* **ACTION ITEM**: Although the data below contains pictures, please reproduce only its words, exactly.

* **PROVIDED RECORDS**:
:::::
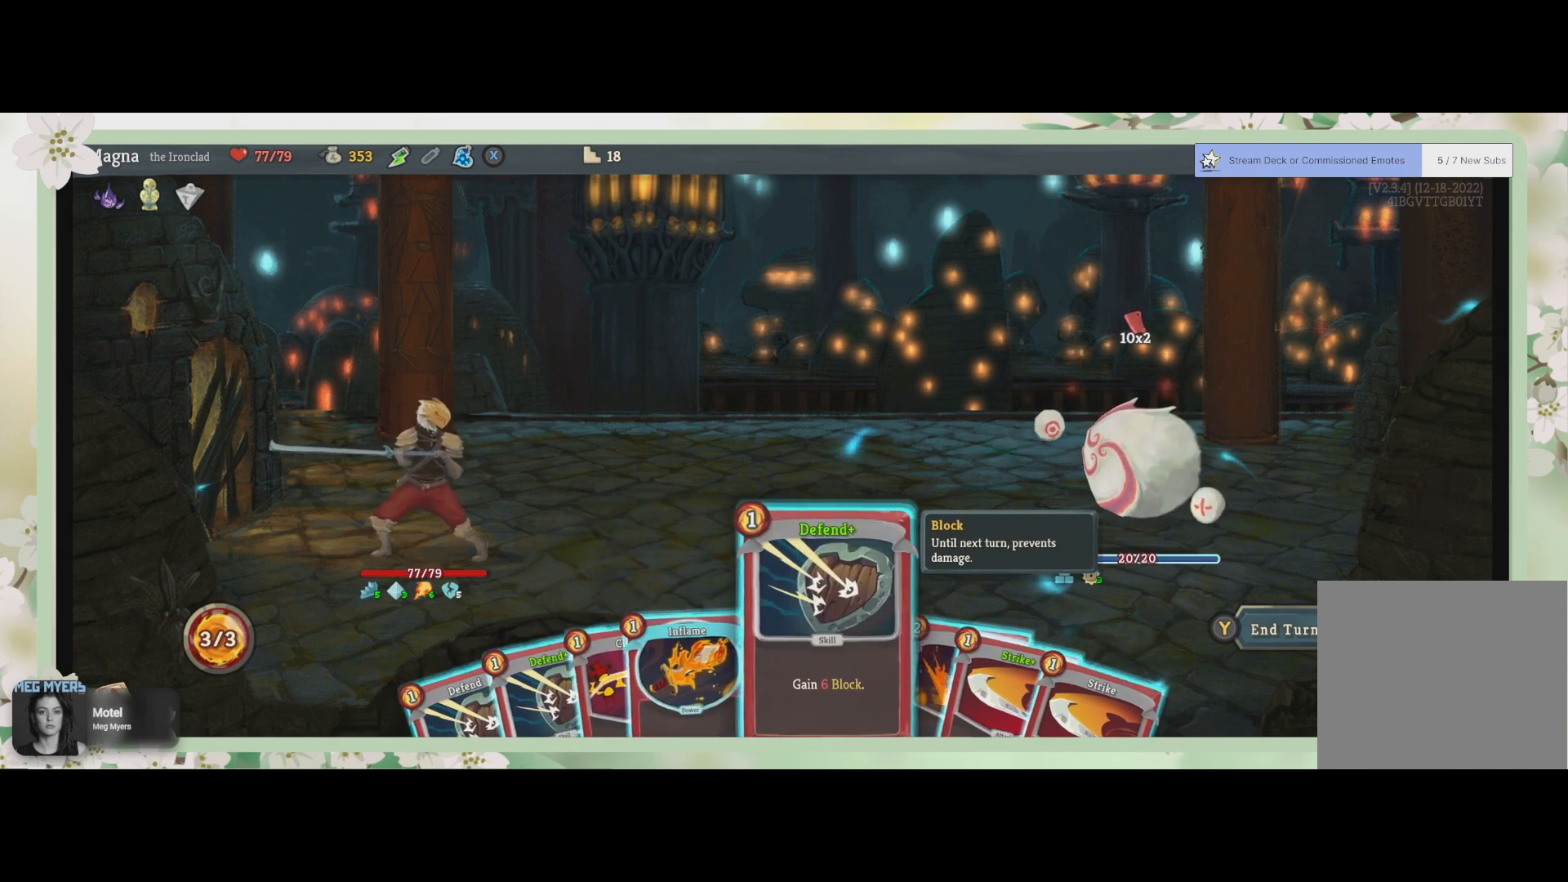
{"buttons": [], "left_stick": "center", "right_stick": "center", "events": []}
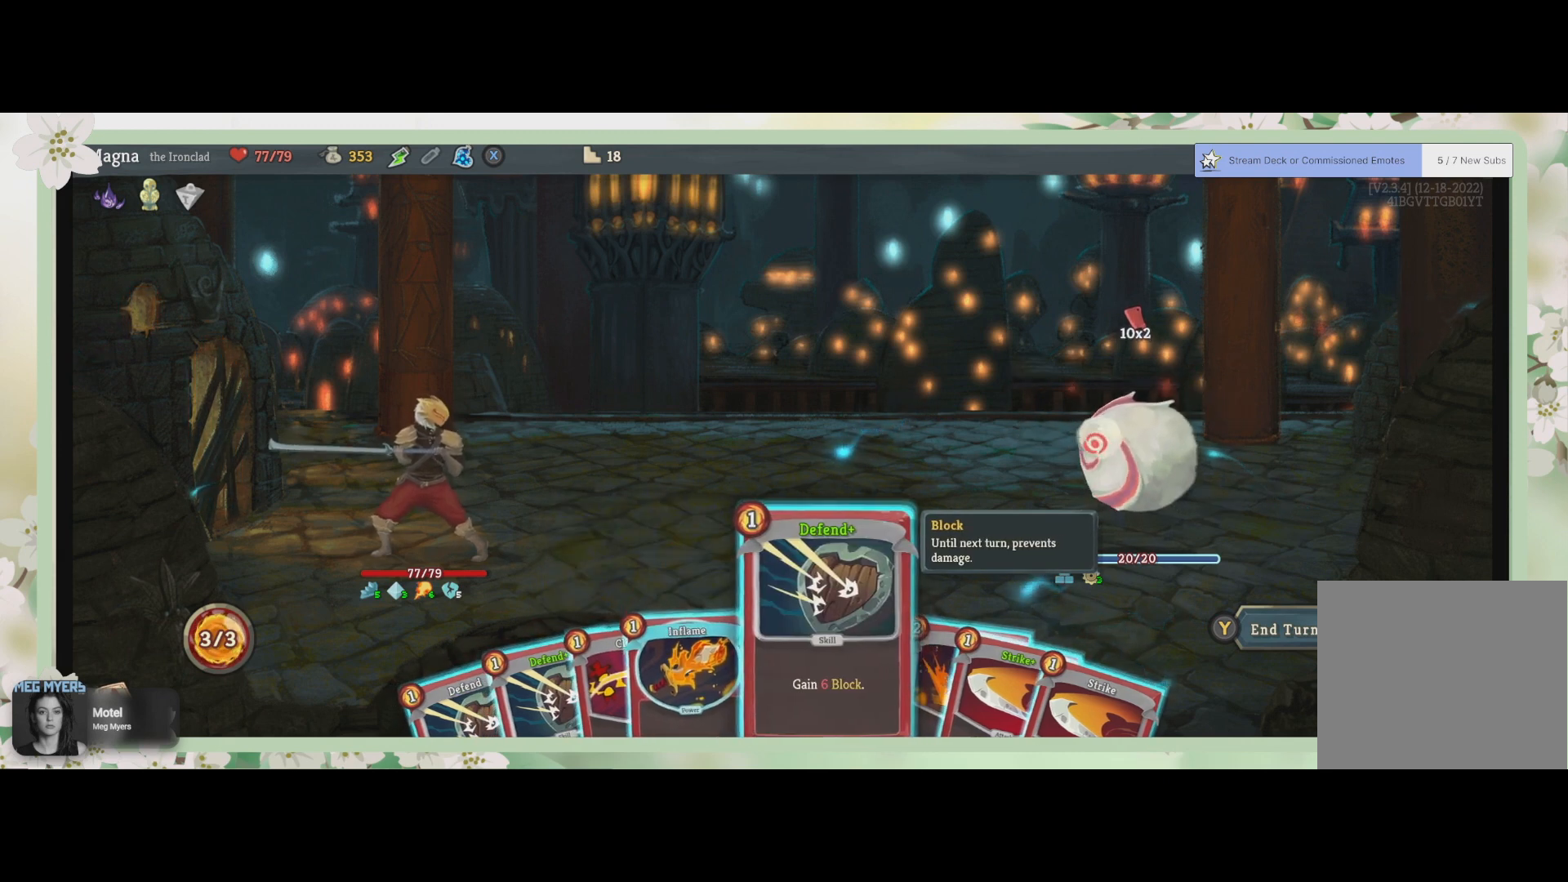
{"buttons": [], "left_stick": "center", "right_stick": "center", "events": []}
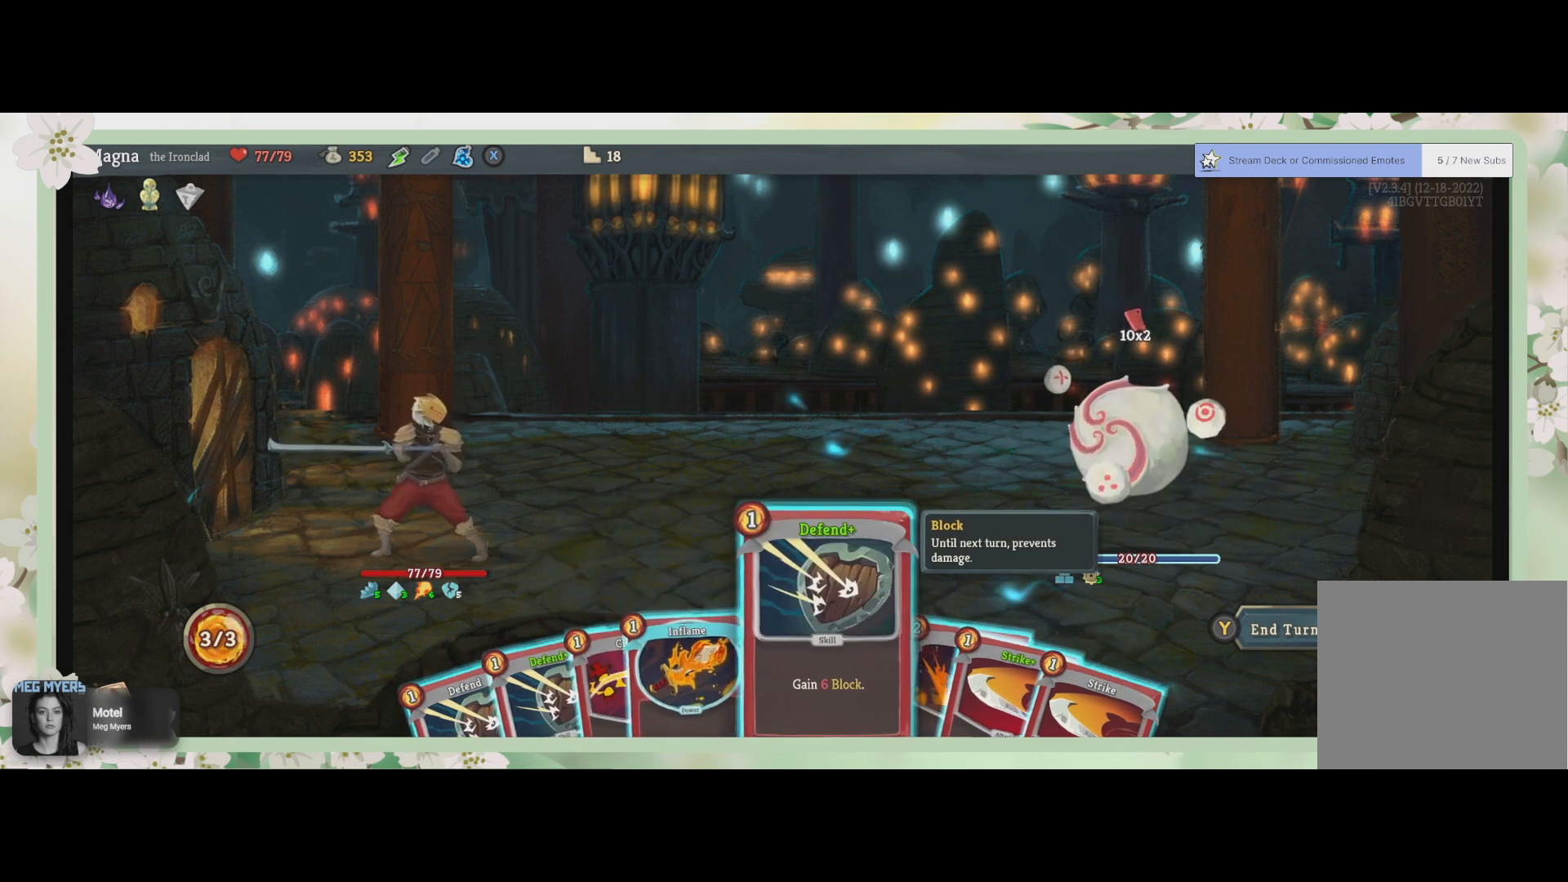
{"buttons": [], "left_stick": "center", "right_stick": "center", "events": []}
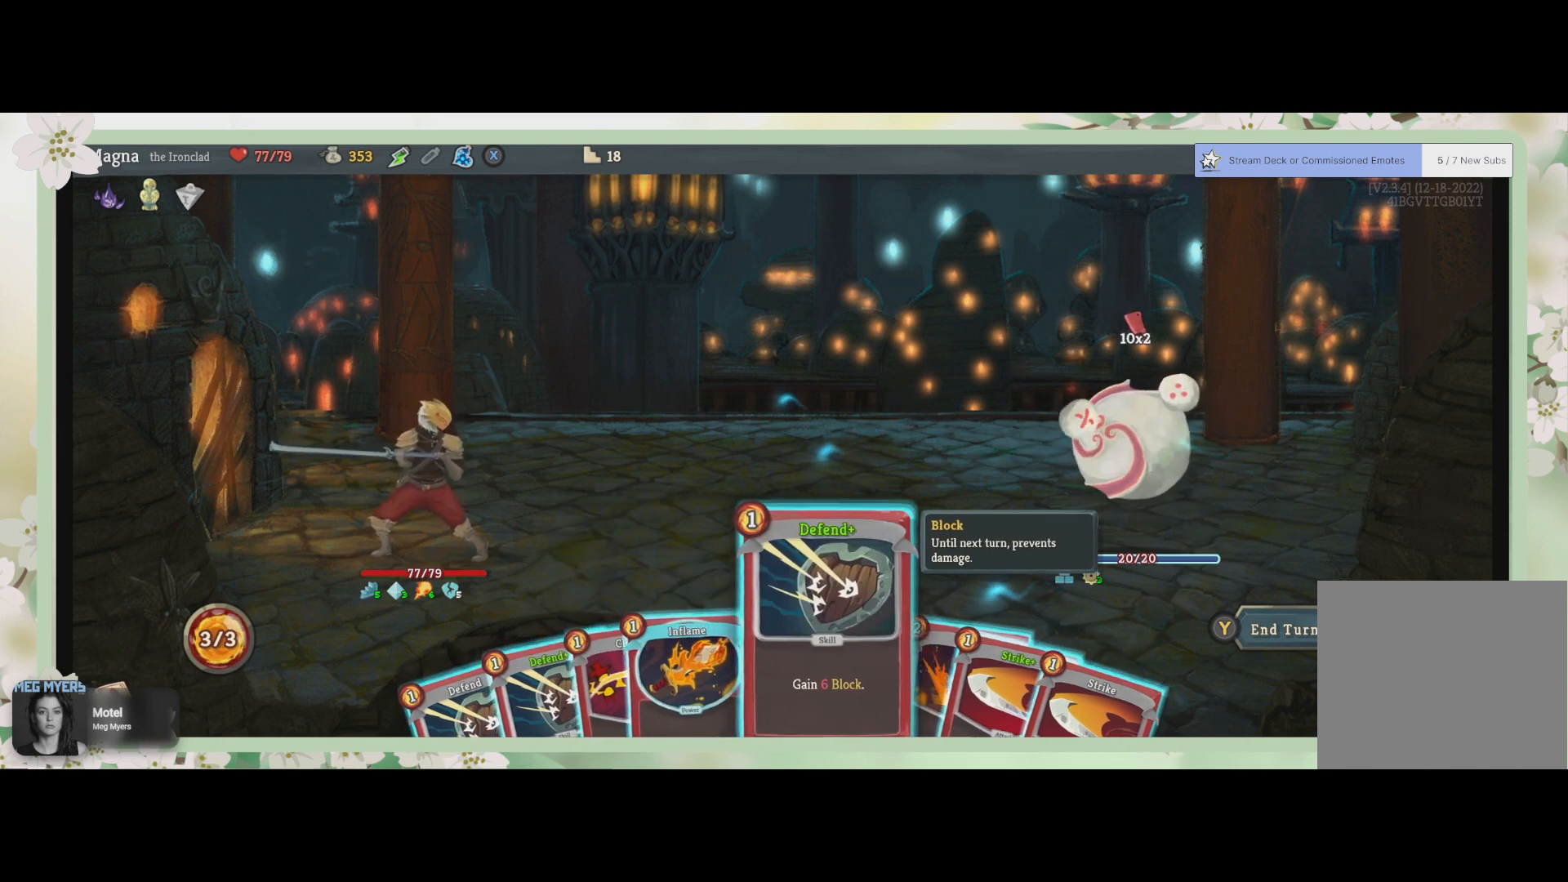
{"buttons": [], "left_stick": "center", "right_stick": "center", "events": []}
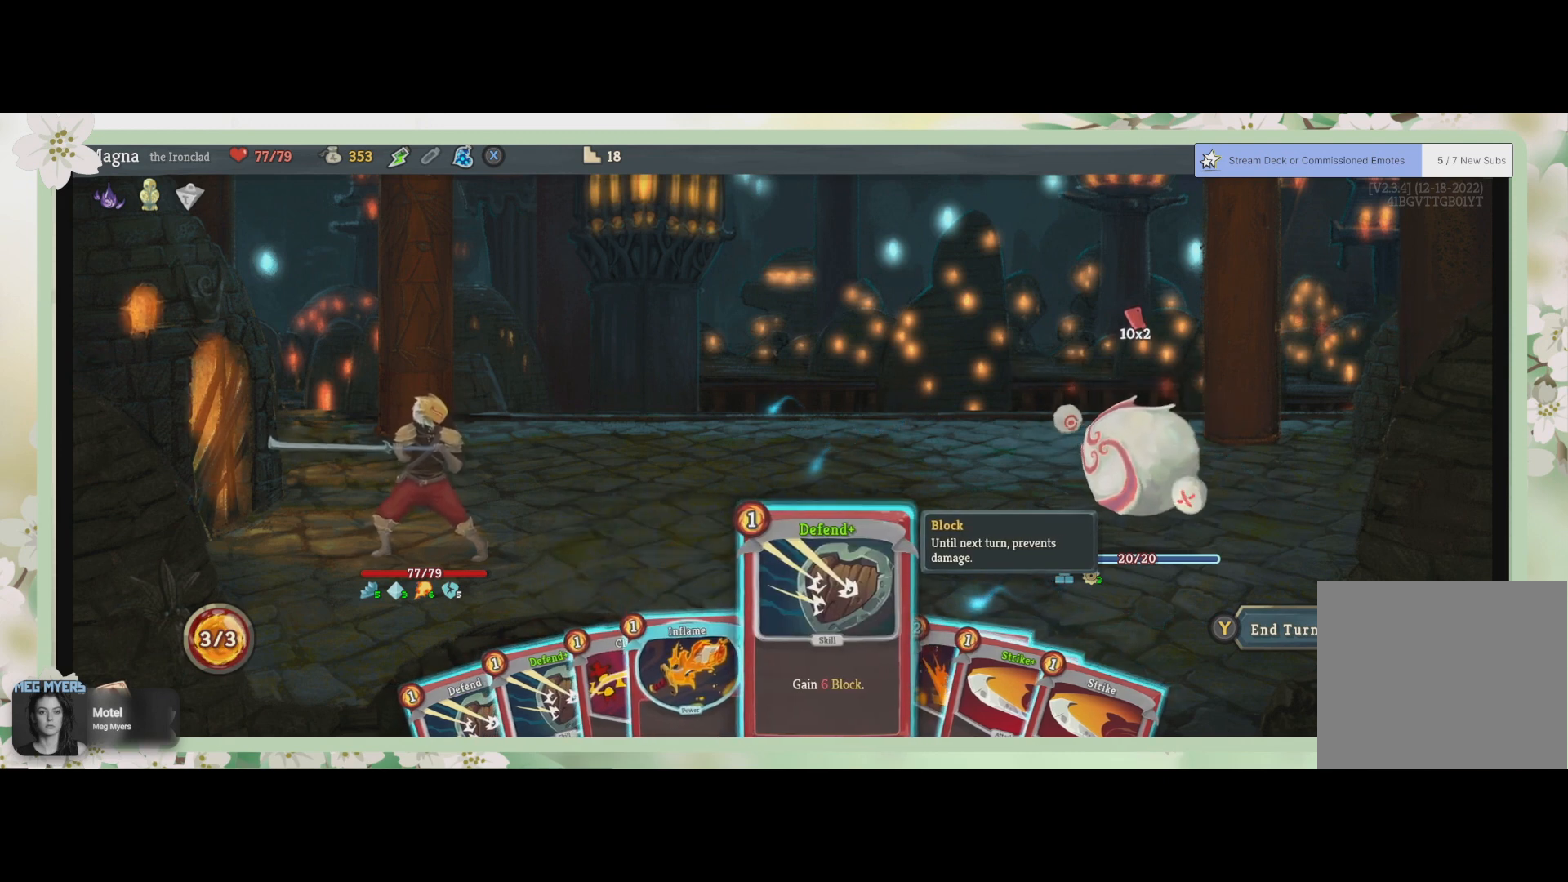
{"buttons": ["CROSS"], "left_stick": "center", "right_stick": "center", "events": [[433, "CROSS", "down"]]}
:::::
* **SOLUTION**:
{"buttons": [], "left_stick": "center", "right_stick": "center", "events": []}
{"buttons": [], "left_stick": "center", "right_stick": "center", "events": []}
{"buttons": [], "left_stick": "center", "right_stick": "center", "events": []}
{"buttons": [], "left_stick": "center", "right_stick": "center", "events": []}
{"buttons": ["CROSS"], "left_stick": "center", "right_stick": "center", "events": [[433, "CROSS", "down"]]}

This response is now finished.